There is nothing revolutionary about the idea of having a healthy disagreement with someone, and as a matter of fact it's a pretty basic ability we should all try develop. I'm obviously flawed just like everyone else, and I would be lying if I said I've never felt emotional about one of my positions, but every time I've felt like reacting gutturally, I've taken a step back and asked myself if I was about to work against my own mission.
In other words, at times when we just get too heated, even if the message is somewhat correct, the words we chose are completely ineffective to convey them. They are wrapped in aggression, personal attacks, and thus miss the mark by miles.
WIthout a doubt not everyone is a diplomat, or has the social adeptness to calculate every phrase, but I also think many who partake of the verbal jousting do so without attempting to measure costs. Why would I make that assertion? Simply because the intellect is there, therefor I can't conclude ignorance, not really.
The Toxic Label
I've seen compelling arguments get dismissed simply with one magical move. If a Steemian with valid concerns is too emotional, yet has brought up some good points, the default move is to label him or her as toxic and completely invalidate everything that was said.
No doubt this can be frustrating and more often that not bring more resentment and somewhat feed a negative cycle of discommunication. I think that to some the fact that I would even use the word resentment is a little too much, but I don't believe it's out of place at all. There is a lot of emotional investment here and it's quite palpable, so to dismiss resentment is not be observant.
I've seen over and over again this very dynamic in action and from where I stand is quite frustrating, as questions go unanswered and sometimes great ideas get discarded. However, I'm not implying the one who "earns" the label, has earned it without merit, since the consequences of words we chose have always existed.
Passion is great but
It cant overrule reason, possibly not ever. And If I'm to be honest, that might exactly what I see happen more often than not. Passionate people allowing themselves to be fully express everything.
I think this is why I can sympathize with some of the members of this community that get labeled as toxic, because It also might be correct to label them as passionate. I certainly have changed my mind over the time I've been here on the nature of different characters, and have come to appreciate some of the ones who dismissed and labeled as "evil", comically enough.
Given the chance...
Our option to hide behind keyboards also allow us some extra room for letting loose, and I can accept that. But, I think it's important to know that behind the avatar and the silly nickname at times there is an actual human being who feels strongly about something.
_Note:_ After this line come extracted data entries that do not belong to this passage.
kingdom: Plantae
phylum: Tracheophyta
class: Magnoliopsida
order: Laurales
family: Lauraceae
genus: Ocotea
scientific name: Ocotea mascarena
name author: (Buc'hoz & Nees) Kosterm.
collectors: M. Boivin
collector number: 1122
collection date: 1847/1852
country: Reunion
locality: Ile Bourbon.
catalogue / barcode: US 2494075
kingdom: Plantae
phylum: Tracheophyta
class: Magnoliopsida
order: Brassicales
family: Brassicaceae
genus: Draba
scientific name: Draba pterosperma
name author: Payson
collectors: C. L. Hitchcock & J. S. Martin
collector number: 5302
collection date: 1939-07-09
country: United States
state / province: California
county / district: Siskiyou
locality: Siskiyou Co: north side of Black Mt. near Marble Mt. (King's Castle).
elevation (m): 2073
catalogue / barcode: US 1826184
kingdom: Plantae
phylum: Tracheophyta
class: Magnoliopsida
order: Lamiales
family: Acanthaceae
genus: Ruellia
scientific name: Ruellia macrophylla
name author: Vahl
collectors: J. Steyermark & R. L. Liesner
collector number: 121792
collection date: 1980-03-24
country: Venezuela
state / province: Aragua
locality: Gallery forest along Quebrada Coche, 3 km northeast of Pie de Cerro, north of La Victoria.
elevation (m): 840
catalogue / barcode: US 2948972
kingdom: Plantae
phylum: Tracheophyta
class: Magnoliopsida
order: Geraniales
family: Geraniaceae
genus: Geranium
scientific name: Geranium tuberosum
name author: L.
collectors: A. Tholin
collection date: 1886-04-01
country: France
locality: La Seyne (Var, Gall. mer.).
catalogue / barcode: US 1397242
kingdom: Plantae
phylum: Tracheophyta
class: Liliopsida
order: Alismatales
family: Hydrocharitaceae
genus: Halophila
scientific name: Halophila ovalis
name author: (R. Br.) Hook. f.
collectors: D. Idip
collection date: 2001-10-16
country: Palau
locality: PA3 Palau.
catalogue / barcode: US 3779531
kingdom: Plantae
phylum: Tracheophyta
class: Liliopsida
I often think about all the different concerns I have regarding the future of this blockchain, the ideas that I personally believe could help it grow and regardless if I'm right or wrong, because that's not the point, these ideas have become a driver for this journey of mine.
So if I was given the chance to express them to someone of relevance, someone who has weight of change, I would hope that I can be as prepared as possible. I would hope that I could refrain from dirtying up the waters with emotional jargon and be as pragmatic as possible. However, that is just a mental exercise I practice daily and nothing more.
But, because it's always my intention to leave some food for thought behind as they say, let me ask you; If you were given the chance to talk to Ned, to talk to leadership, if they gave you a good 30 minutes of their time; Are you ready to do so? Would you want to? Do you actually have something constructive to say? Or you would just spend 30 minutes complaining?
You don't have answer me, who am I? I'm in the same boat you are. This question is for you, and you alone.